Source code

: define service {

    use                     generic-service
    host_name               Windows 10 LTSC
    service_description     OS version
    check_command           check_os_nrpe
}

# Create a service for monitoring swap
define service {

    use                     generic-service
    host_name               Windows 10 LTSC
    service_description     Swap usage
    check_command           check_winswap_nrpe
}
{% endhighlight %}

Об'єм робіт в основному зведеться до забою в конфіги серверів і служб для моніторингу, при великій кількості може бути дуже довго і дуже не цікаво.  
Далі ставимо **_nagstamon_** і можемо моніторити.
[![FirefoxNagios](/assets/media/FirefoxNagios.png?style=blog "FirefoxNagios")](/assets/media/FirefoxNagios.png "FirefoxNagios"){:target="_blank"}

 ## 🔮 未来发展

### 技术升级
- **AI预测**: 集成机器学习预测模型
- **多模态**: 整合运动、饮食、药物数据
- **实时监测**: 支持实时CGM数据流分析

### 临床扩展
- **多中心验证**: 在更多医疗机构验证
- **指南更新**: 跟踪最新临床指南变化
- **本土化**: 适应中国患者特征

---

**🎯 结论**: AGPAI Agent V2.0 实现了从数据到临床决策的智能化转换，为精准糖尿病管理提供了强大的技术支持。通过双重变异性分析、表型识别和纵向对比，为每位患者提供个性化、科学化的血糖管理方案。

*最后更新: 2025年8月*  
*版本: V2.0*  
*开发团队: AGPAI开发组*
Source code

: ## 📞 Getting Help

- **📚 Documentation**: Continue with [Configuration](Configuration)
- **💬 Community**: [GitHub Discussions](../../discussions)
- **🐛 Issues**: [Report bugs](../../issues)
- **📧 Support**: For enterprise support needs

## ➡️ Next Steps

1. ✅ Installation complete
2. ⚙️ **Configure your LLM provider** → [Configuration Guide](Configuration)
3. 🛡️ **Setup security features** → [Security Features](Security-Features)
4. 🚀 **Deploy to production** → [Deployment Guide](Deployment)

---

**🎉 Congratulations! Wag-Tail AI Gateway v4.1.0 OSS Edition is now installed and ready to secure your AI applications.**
--- --- ---
» **What you need to do**:
Transcribe all of the entries without alteration.

» **Solution to this problem**:
Source code

: define service {

    use                     generic-service
    host_name               Windows 10 LTSC
    service_description     OS version
    check_command           check_os_nrpe
}

# Create a service for monitoring swap
define service {

    use                     generic-service
    host_name               Windows 10 LTSC
    service_description     Swap usage
    check_command           check_winswap_nrpe
}
{% endhighlight %}

Об'єм робіт в основному зведеться до забою в конфіги серверів і служб для моніторингу, при великій кількості може бути дуже довго і дуже не цікаво.  
Далі ставимо **_nagstamon_** і можемо моніторити.
[![FirefoxNagios](/assets/media/FirefoxNagios.png?style=blog "FirefoxNagios")](/assets/media/FirefoxNagios.png "FirefoxNagios"){:target="_blank"}

 ## 🔮 未来发展

### 技术升级
- **AI预测**: 集成机器学习预测模型
- **多模态**: 整合运动、饮食、药物数据
- **实时监测**: 支持实时CGM数据流分析

### 临床扩展
- **多中心验证**: 在更多医疗机构验证
- **指南更新**: 跟踪最新临床指南变化
- **本土化**: 适应中国患者特征

---

**🎯 结论**: AGPAI Agent V2.0 实现了从数据到临床决策的智能化转换，为精准糖尿病管理提供了强大的技术支持。通过双重变异性分析、表型识别和纵向对比，为每位患者提供个性化、科学化的血糖管理方案。

*最后更新: 2025年8月*  
*版本: V2.0*  
*开发团队: AGPAI开发组*
Source code

: ## 📞 Getting Help

- **📚 Documentation**: Continue with [Configuration](Configuration)
- **💬 Community**: [GitHub Discussions](../../discussions)
- **🐛 Issues**: [Report bugs](../../issues)
- **📧 Support**: For enterprise support needs

## ➡️ Next Steps

1. ✅ Installation complete
2. ⚙️ **Configure your LLM provider** → [Configuration Guide](Configuration)
3. 🛡️ **Setup security features** → [Security Features](Security-Features)
4. 🚀 **Deploy to production** → [Deployment Guide](Deployment)

---

**🎉 Congratulations! Wag-Tail AI Gateway v4.1.0 OSS Edition is now installed and ready to secure your AI applications.**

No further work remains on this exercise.